When a nurse removes an I.V. from an client with acquired immunodeficiency syndrome (AIDS), blood splashes into the nurse's eyes. What should the nurse do next? A. Rinse their eyes with water, record the incident on the client's chart, and see Employee Health. B. Wash their hands, complete an incident report, and see a physician as soon as possible. C. Rinse their eyes, contact Employee Health and document their findings. D. Rinse their eyes with water, report the incident, and go to Employee Health.

D. Rinse their eyes with water, report the incident, and go to Employee Health. Transmission of the AIDS virus can occur through contact with mucous membranes, so it's vital that the nurse immediately flush their eyes with water. The nurse should properly report and document the incident in an incident report and seek follow-up care with a medical professional. The nurse shouldn't record this incident on the client's care record. A nurse who fails to rinse their may allow viral transmission through contact with the mucous membranes.

A client in a late stage of acquired immunodeficiency syndrome (AIDS) shows signs of AIDS-related dementia.

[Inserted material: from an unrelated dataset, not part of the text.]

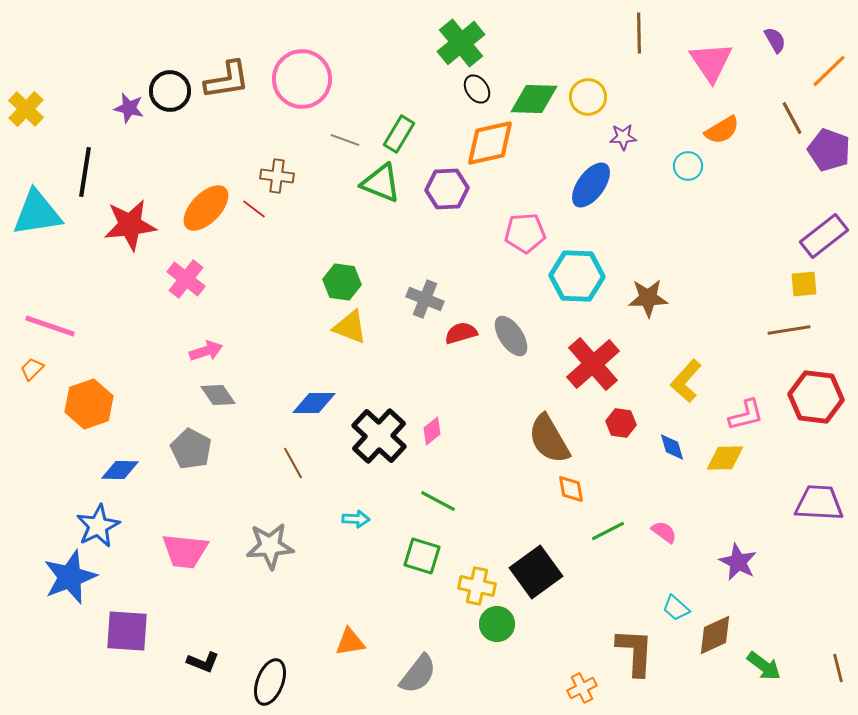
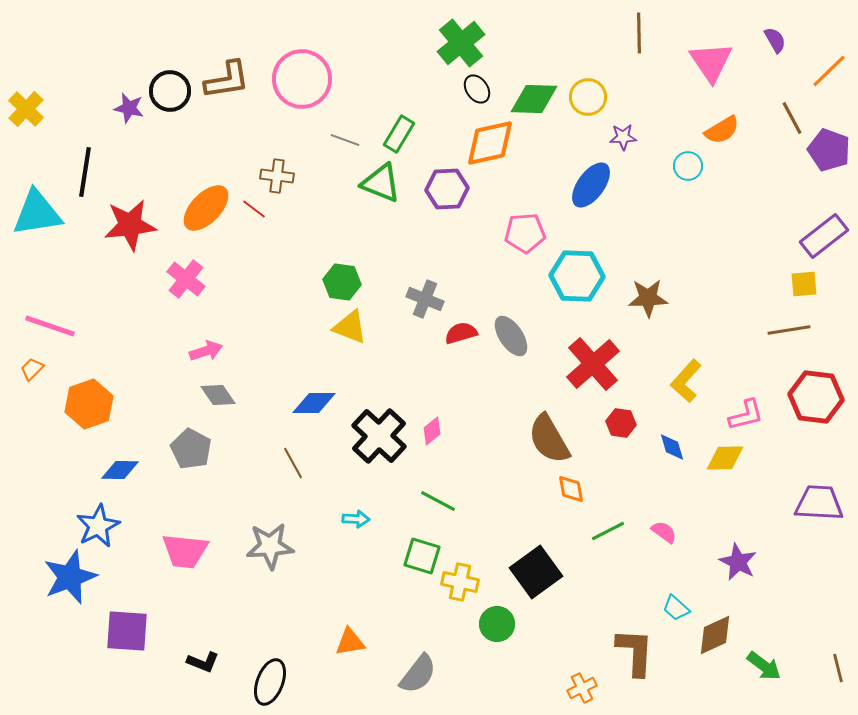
yellow cross at (477, 586): moved 17 px left, 4 px up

Which nursing diagnosis takes highest priority? A. Bathing or hygiene self-care deficit B. Ineffective cerebral tissue perfusion C. Complicated grieving D. Risk for injury

D. Risk for injury In a client with AIDS, central nervous system (CNS) deterioration can lead to AIDS-related dementia. This type of dementia impairs cognition and judgment, placing the client at risk for injury. Although Bathing or hygiene self-care deficit and Complicated grieving may be relevant in AIDS, these diagnoses don't take precedence in a client with AIDS-related dementia. Because CNS deterioration results from infection, Ineffective cerebral tissue perfusion isn't applicable.

A nurse is caring for several client's with human immunodeficiency virus (HIV) infection. Which client does the nurse suspect has acquired immunodeficiency syndrome (AIDS) wasting syndrome? A. a client with oral pain, dysphagia, and yellow-white plaques in his mouth and throat B. a client with recurrent vaginitis causing intense itching and white, thick vaginal discharge C. a client with impaired memory, hallucinations, loss of balance, and personality changes D. a client who has lost 12% of her body weight, with weakness, fever, and chronic diarrhea for the past 35 days

D. a client who has lost 12% of her body weight, with weakness, fever, and chronic diarrhea for the past 35 days AIDS wasting syndrome is diagnosed when there's a loss of 10% or more of body weight and the presence of one or more of the following for more than 30 days: fever, weakness, and at least two loose stools daily. Oral pain with visible yellow-white plaques and vaginitis with a white, cottage cheese-like discharge suggest infection with Candida albicans. Impaired intellect and motor functioning indicate HIV infection of the central nervous system with AIDS dementia complex.

A nurse is caring for a client newly diagnosed with Human Immunodeficiency Virus (HIV). Which action by the nurse violates the client's confidentiality? A. sharing the client's information with the nursing assistant providing care to the client B. sharing the client's information with some of the nurses on the unit C. sharing the client's information with family members involved in the care of the client D. sharing the client's information with the clergy who is visiting with the client

D. sharing the client's information with the clergy who is visiting with the client The clergy has no direct involvement in the care of the client and therefore should have no knowledge of the client's information. Sharing client's information with anyone who is not directly involved with the care of the client violates confidentiality. Family members can only have access to client information after the client has authorized the health care agency to release such information. The nursing assistant who is caring for the client needs to know the client's status.